===== Data shown =====
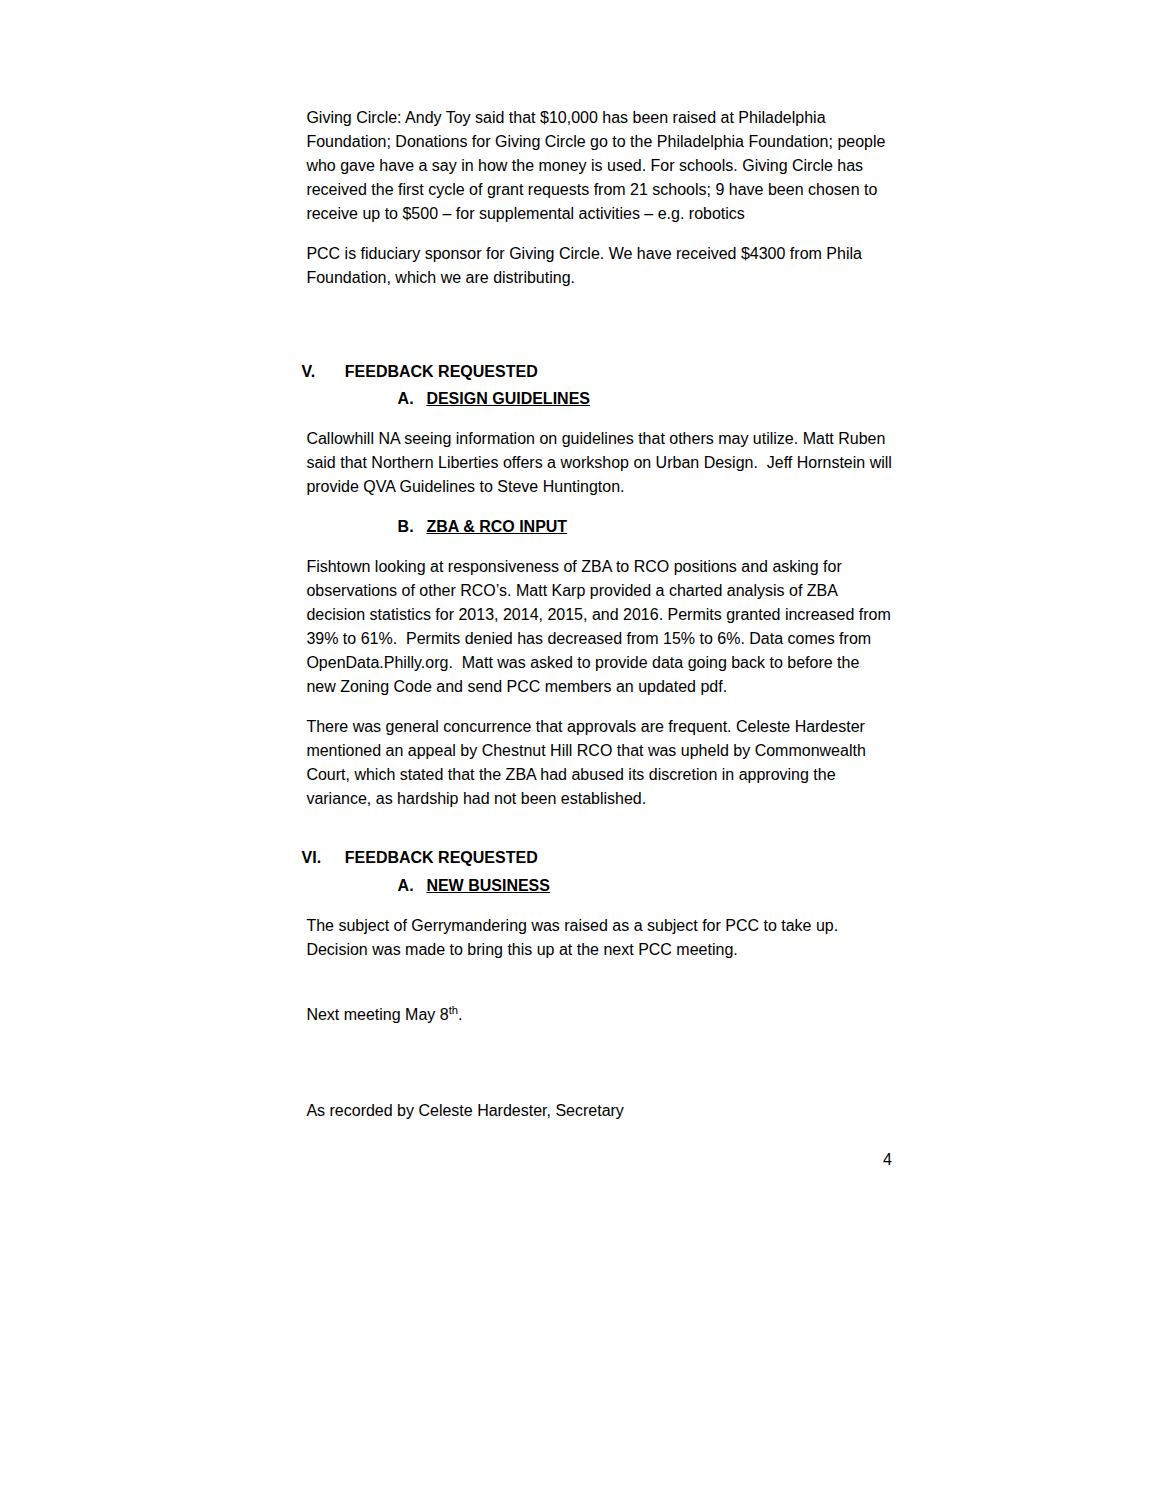Giving Circle: Andy Toy said that $10,000 has been raised at Philadelphia Foundation; Donations for Giving Circle go to the Philadelphia Foundation; people who gave have a say in how the money is used. For schools. Giving Circle has received the first cycle of grant requests from 21 schools; 9 have been chosen to receive up to $500 – for supplemental activities – e.g. robotics
PCC is fiduciary sponsor for Giving Circle. We have received $4300 from Phila Foundation, which we are distributing.
V. FEEDBACK REQUESTED
A. DESIGN GUIDELINES
Callowhill NA seeing information on guidelines that others may utilize. Matt Ruben said that Northern Liberties offers a workshop on Urban Design. Jeff Hornstein will provide QVA Guidelines to Steve Huntington.
B. ZBA & RCO INPUT
Fishtown looking at responsiveness of ZBA to RCO positions and asking for observations of other RCO’s. Matt Karp provided a charted analysis of ZBA decision statistics for 2013, 2014, 2015, and 2016. Permits granted increased from 39% to 61%. Permits denied has decreased from 15% to 6%. Data comes from OpenData.Philly.org. Matt was asked to provide data going back to before the new Zoning Code and send PCC members an updated pdf.
There was general concurrence that approvals are frequent. Celeste Hardester mentioned an appeal by Chestnut Hill RCO that was upheld by Commonwealth Court, which stated that the ZBA had abused its discretion in approving the variance, as hardship had not been established.
VI. FEEDBACK REQUESTED
A. NEW BUSINESS
The subject of Gerrymandering was raised as a subject for PCC to take up. Decision was made to bring this up at the next PCC meeting.
Next meeting May 8th.
As recorded by Celeste Hardester, Secretary
4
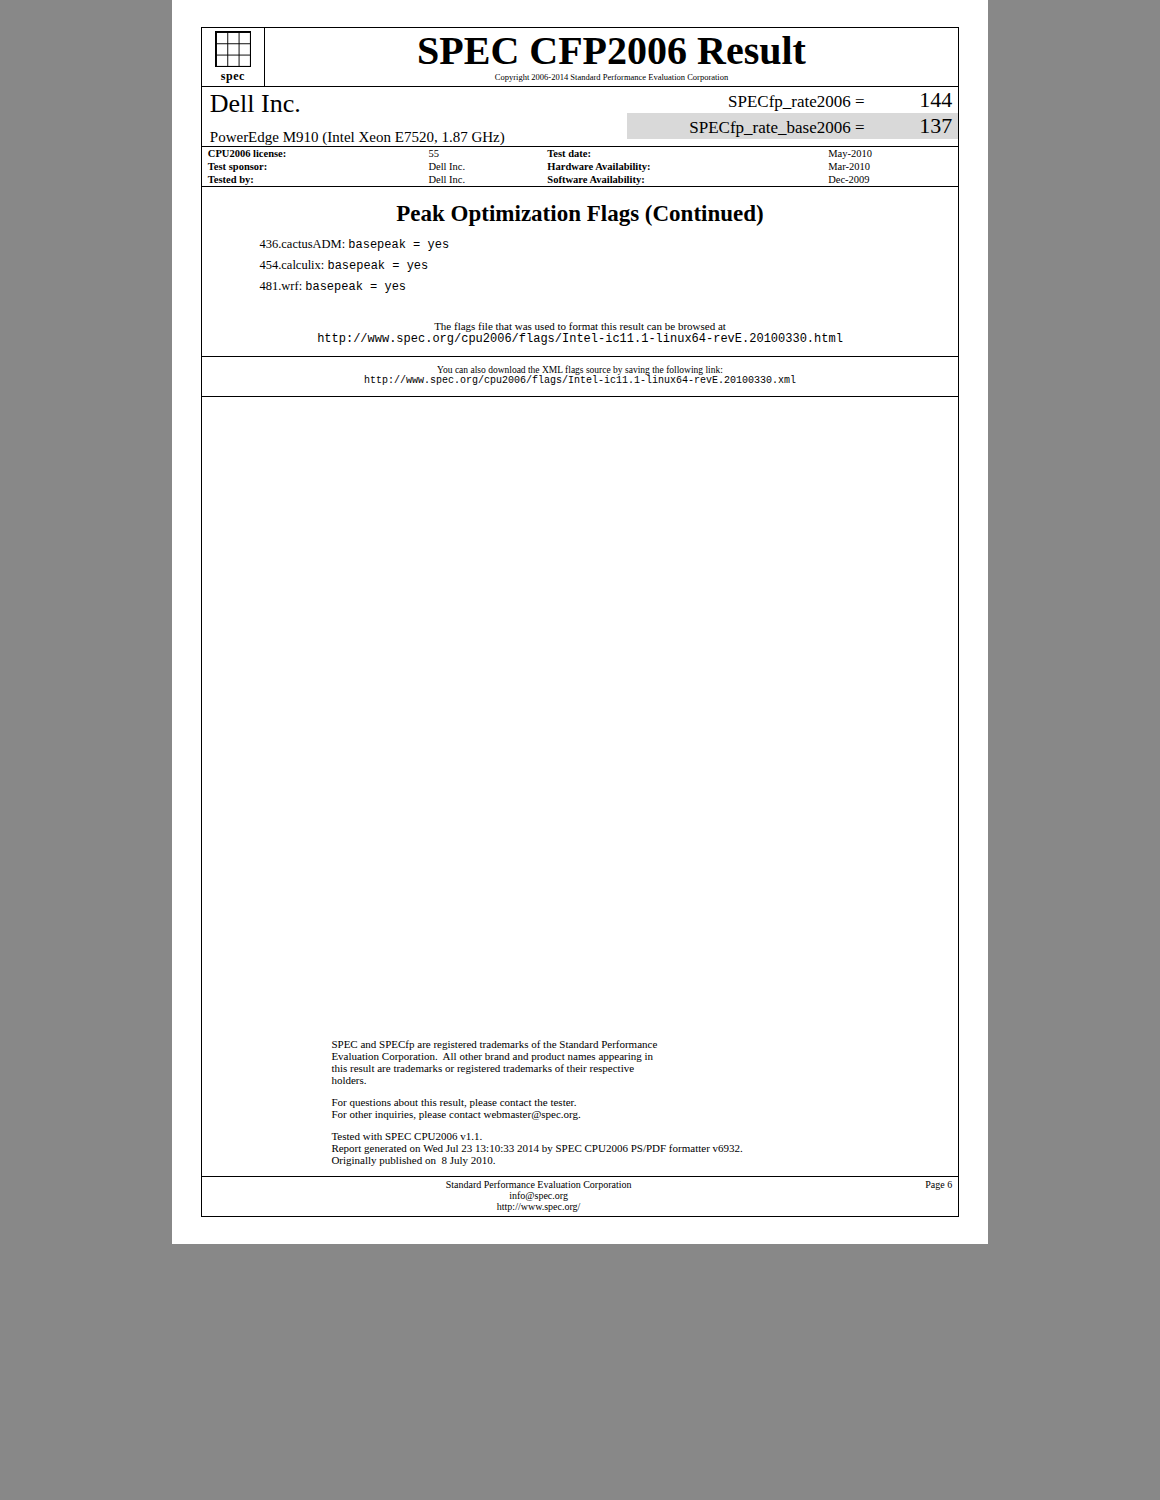spec
SPEC CFP2006 Result
Copyright 2006-2014 Standard Performance Evaluation Corporation
Dell Inc.
PowerEdge M910 (Intel Xeon E7520, 1.87 GHz)
SPECfp_rate2006 =
144
SPECfp_rate_base2006 =
137
| CPU2006 license: | 55 | Test date: | May-2010 |
| Test sponsor: | Dell Inc. | Hardware Availability: | Mar-2010 |
| Tested by: | Dell Inc. | Software Availability: | Dec-2009 |
Peak Optimization Flags (Continued)
436.cactusADM: basepeak = yes
454.calculix: basepeak = yes
481.wrf: basepeak = yes
The flags file that was used to format this result can be browsed at
http://www.spec.org/cpu2006/flags/Intel-ic11.1-linux64-revE.20100330.html
You can also download the XML flags source by saving the following link:
http://www.spec.org/cpu2006/flags/Intel-ic11.1-linux64-revE.20100330.xml
SPEC and SPECfp are registered trademarks of the Standard Performance
Evaluation Corporation. All other brand and product names appearing in
this result are trademarks or registered trademarks of their respective
holders.
For questions about this result, please contact the tester.
For other inquiries, please contact webmaster@spec.org.
Tested with SPEC CPU2006 v1.1.
Report generated on Wed Jul 23 13:10:33 2014 by SPEC CPU2006 PS/PDF formatter v6932.
Originally published on 8 July 2010.
Standard Performance Evaluation Corporation
info@spec.org
http://www.spec.org/
Page 6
=====
» **Task goal**: Scan the entries above, and wherever a line holds the string "Standard", copy it.

» **Task response**:
Copyright 2006-2014 Standard Performance Evaluation Corporation
SPEC and SPECfp are registered trademarks of the Standard Performance
Standard Performance Evaluation Corporation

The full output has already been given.